For this type of north-south traffic (that is, traffic coming into and going out of the private network perimeter), Cloudflare Access offers low latency connections from a user to the service they are accessing, as user requests are authenticated on Cloudflare’s network, with their data centers acting as a reverse proxy and enforcement point.
Tailscale’s nodes may talk directly, without a reverse proxy server sitting in the middle. The vast majority of Tailscale users’ communications don’t go through Tailscale servers; Tailscale connects devices directly peer-to-peer in a mesh network. Each node on the Tailscale network instead acts as its own enforcement point.
Tailscale’s mesh networking also enables performant service-to-service communication (east-west traffic between services in your private network). Without a reverse proxy in the middle, Tailscale enables direct communication between two nodes on the network and granular service-to-service access controls.
Security
Both Cloudflare Access and Tailscale offer zero trust remote access solutions. Role-based access control (RBAC) limits what users, devices, or applications can connect to each other on the network. Both work with the most popular identity providers to support single sign-on.
Given that Cloudflare users never actually have access to a full virtual private network, they cannot make lateral movements within a network, accessing resources that they’re not authorized to use. With Cloudflare Access’ granular, zero trust approach, Cloudflare claims an advantage over legacy corporate VPNs, which provide scant visibility into user activity, showing usernames and IP addresses, at most. Cloudflare Access provides detailed logging of user activity so that any suspicious activity can be detected.
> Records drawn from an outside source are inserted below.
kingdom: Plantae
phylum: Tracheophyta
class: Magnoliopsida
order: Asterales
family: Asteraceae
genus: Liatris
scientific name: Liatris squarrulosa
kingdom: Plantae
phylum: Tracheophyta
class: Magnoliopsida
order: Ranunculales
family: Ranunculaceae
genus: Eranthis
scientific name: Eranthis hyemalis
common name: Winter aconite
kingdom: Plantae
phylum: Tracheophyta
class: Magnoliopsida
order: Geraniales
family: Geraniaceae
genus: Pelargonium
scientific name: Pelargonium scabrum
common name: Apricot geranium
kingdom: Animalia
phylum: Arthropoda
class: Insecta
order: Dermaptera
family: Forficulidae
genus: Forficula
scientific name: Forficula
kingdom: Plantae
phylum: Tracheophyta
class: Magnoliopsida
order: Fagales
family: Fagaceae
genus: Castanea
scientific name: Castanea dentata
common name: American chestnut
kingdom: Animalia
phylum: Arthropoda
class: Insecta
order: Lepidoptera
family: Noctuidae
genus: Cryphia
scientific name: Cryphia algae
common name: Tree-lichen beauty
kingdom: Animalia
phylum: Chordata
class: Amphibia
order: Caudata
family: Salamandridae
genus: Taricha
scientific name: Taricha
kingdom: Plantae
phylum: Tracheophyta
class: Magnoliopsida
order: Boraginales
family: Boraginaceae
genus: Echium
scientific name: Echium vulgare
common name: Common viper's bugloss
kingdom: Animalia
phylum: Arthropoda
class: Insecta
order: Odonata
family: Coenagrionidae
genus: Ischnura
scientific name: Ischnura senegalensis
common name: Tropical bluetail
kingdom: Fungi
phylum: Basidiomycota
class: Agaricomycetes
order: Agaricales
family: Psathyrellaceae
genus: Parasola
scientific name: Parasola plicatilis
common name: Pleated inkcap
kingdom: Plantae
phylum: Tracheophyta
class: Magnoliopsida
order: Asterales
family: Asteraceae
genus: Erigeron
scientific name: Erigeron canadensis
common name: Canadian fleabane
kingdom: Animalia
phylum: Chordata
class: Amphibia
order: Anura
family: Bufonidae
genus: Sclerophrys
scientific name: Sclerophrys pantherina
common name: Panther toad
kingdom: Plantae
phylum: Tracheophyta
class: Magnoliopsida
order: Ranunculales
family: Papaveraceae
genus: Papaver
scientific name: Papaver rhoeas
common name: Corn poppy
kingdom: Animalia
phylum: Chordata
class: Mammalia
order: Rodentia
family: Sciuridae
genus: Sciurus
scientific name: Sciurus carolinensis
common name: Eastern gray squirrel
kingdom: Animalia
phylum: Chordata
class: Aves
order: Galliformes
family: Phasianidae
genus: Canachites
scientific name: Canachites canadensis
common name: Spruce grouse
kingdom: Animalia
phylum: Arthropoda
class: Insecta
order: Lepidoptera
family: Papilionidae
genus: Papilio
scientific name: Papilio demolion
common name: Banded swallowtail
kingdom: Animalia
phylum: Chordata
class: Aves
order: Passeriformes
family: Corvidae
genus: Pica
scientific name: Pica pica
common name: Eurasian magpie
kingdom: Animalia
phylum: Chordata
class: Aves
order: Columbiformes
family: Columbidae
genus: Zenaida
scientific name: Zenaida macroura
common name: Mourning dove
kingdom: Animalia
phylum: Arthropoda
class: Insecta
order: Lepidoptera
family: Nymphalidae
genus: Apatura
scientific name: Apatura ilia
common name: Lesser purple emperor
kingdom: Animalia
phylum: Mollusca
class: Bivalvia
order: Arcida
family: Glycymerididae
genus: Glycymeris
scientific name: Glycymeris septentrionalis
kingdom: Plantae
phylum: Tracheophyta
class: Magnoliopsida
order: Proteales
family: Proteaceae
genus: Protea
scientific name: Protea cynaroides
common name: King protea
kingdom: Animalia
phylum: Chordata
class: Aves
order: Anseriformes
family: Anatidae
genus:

The vast majority of Tailscale users’ communications don’t go through Tailscale servers; devices form direct peer-to-peer connections in a mesh network, and all of their communications are end-to-end encrypted, improving data security and privacy. Two servers side by side on the same LAN can form an encrypted Tailscale link between them, providing a true zero-trust environment without any additional latency.
Tailscale lets its users define security policies that determine, by rule, which nodes can access which IP addresses. Each node in the Tailscale mesh network acts as its own stateful firewall and audit trail. Tailscale users can also define which nodes can access which services and groups of users. Since each Tailscale node logs its connections to a central logging service, every connection is logged twice (since both partners in a connection log their connection), making log tampering easy to detect, without the need to funnel network traffic through a central provider.
Performance
With Cloudflare Access, users connect to the closest entrypoint for Cloudflare’s network. Cloudflare’s routing technology finds the data center closest to the user for low latency connections. However, all traffic must go through here before reaching its destination.
With Tailscale, devices connect directly peer-to-peer in a mesh network. These communications are low latency and limited by the performance of the connections. Two servers side by side on the same LAN can form an encrypted Tailscale link between them, without any additional latency of passing through a centralized service.
Network administration
Both Cloudflare Access and Tailscale are managed services. There is no need to host infrastructure.
The bottom line
If you’re looking for a remote access service for users accessing web applications, or you are already using or need features provided by other Cloudflare services like CDN, DDOS, and WAF, try Cloudflare Access.
If you’re looking for a programmable zero trust network, you need end-to-end encryption, you have additional non-web applications, you’re looking for a control plane for service-to-service traffic, or are connecting on local networks where latency matters, try out Tailscale.